EXERCISES TO COMPLETE —
A - In the phishing analysis write-up below, what overall risk level does the terminal report assign to the example email?
B - From the phishing analysis write-up, copy word for word the part that opens with the words containing "Threshold: Score ≥" and closes with "beyond MIME metadata.".

PASSAGE SHOWN —
╔══
Threshold: Score ≥ 3 → SUSPICIOUS

Risk rollup:

Level Condition
HIGH Max URL score ≥ 5, or more than 3 suspicious URLs
MEDIUM Max URL score ≥ 3, or more than 1 suspicious URL
LOW Below threshold

Attachments

Filename, MIME type, and byte size are extracted and surfaced in the report. No content is saved to disk or parsed beyond MIME metadata.


Detection in Action

Scenario: Microsoft account security alert impersonation — multipart HTML email with a spoofed sender domain and a .tk-hosted payload embedded in both the plain text and HTML parts.

The email:

From: Microsoft Support <security@microsoft-account-verify.xyz>
To: user@example.com
Subject: Action Required: Unusual Sign-In Activity
Date: Tue, 04 Feb 2026 14:22:00 +0000

The HTML part renders a convincing branded notification — Microsoft logo, a sign-in alert table, and a styled "Secure My Account" CTA button. The sender domain (microsoft-account-verify.xyz) passes a casual visual scan. Every URL in the email, including the logo image request, resolves to the same attacker-controlled host.

Terminal report (color-coded in terminal — red for suspicious/high risk, green for clean/low risk):

+-----------------------------------------------------------------------------+
|                       PHISHING EMAIL ANALYSIS REPORT                        |
|                    Generated: 2026-02-22T09:14:37.882041                    |
+-----------------------------------------------------------------------------+

-------------------------------- EMAIL HEADERS --------------------------------
+---------------------------------------------------------------------+
| From    | Microsoft Support <security@microsoft-account-verify.xyz> |
| To      | user@example.com                                          |
| Subject | Action Required: Unusual Sign-In Activity                 |
| Date    | Tue, 04 Feb 2026 14:22:00 +0000                           |
+---------------------------------------------------------------------+

--------------------------- URL ANALYSIS  (2 found) ---------------------------
+--------------------------------------------------------------------+
| URL                                       |  Score  |    Status    |
|-------------------------------------------+---------+--------------|
| http://microsoft-secure-login.tk/verify   |    5    |  SUSPICIOUS  |
| http://microsoft-secure-login.tk/logo.png |    5    |  SUSPICIOUS  |
+--------------------------------------------------------------------+
  http://microsoft-secure-login.tk/verify
    • Suspicious TLD: .tk
    • Suspicious keyword in domain: secure
    • Suspicious keyword in domain: login
    • Uses Http instead of Https

  http://microsoft-secure-login.tk/logo.png
    • Suspicious TLD: .tk
    • Suspicious keyword in domain: secure
    • Suspicious keyword in domain: login
    • Uses Http instead of Https

+-----------------------------------------------------------------------------+
|                             OVERALL RISK: HIGH                              |
+-----------------------------------------------------------------------------+

Both URLs hit the same infrastructure. The logo request is worth noting — attackers frequently use tracking pixels and remote image loads on their phishing domains, meaning any email open sends a beacon and confirms the address is live.
╚══
SUPPLIED RECORDS —
╔══
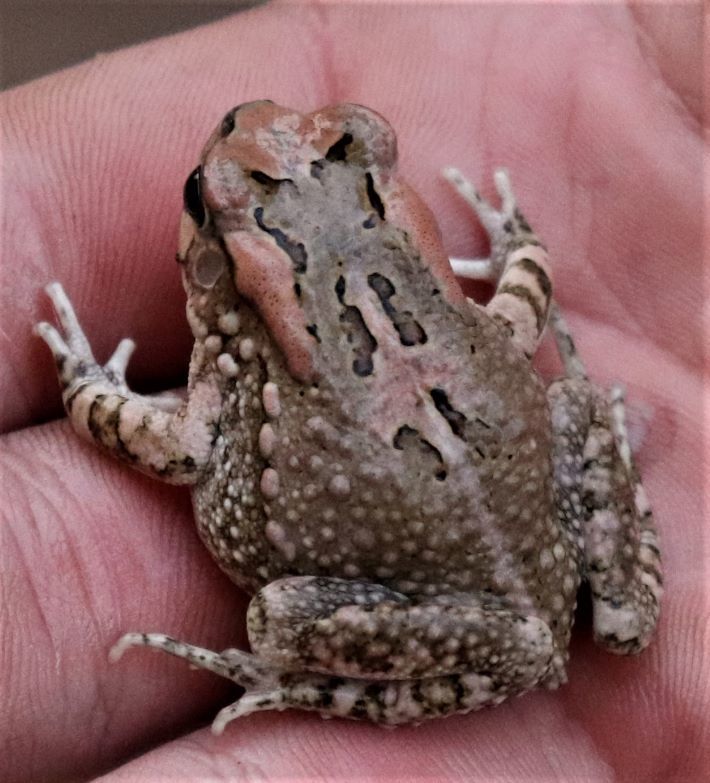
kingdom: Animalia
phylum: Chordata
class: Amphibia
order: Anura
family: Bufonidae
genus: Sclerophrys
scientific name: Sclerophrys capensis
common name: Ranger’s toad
╚══
╔══
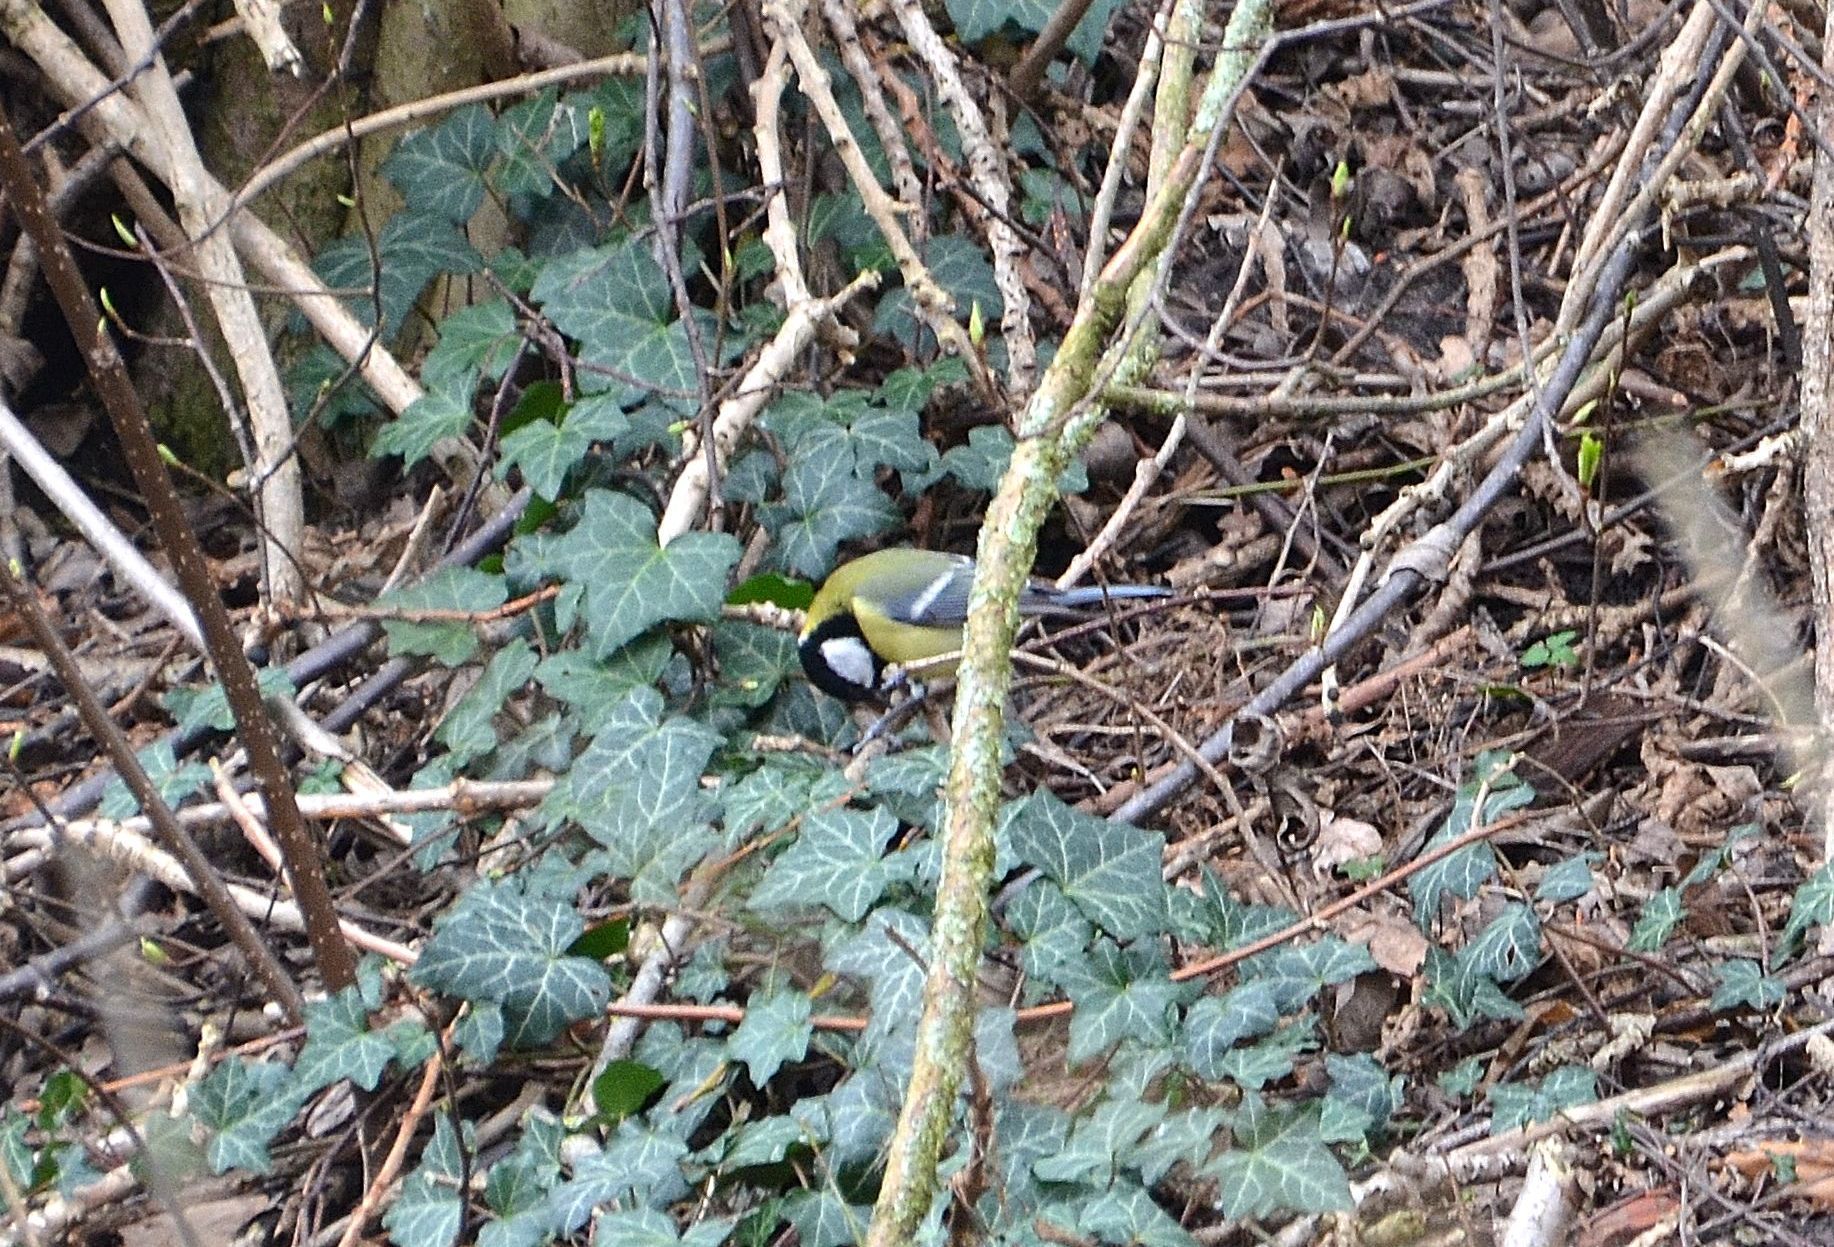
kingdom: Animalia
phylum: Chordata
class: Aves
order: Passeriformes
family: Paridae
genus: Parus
╚══
ANSWERS FOR THE TASKS —
A - HIGH

B -
Threshold: Score ≥ 3 → SUSPICIOUS

Risk rollup:

Level Condition
HIGH Max URL score ≥ 5, or more than 3 suspicious URLs
MEDIUM Max URL score ≥ 3, or more than 1 suspicious URL
LOW Below threshold

Attachments

Filename, MIME type, and byte size are extracted and surfaced in the report. No content is saved to disk or parsed beyond MIME metadata.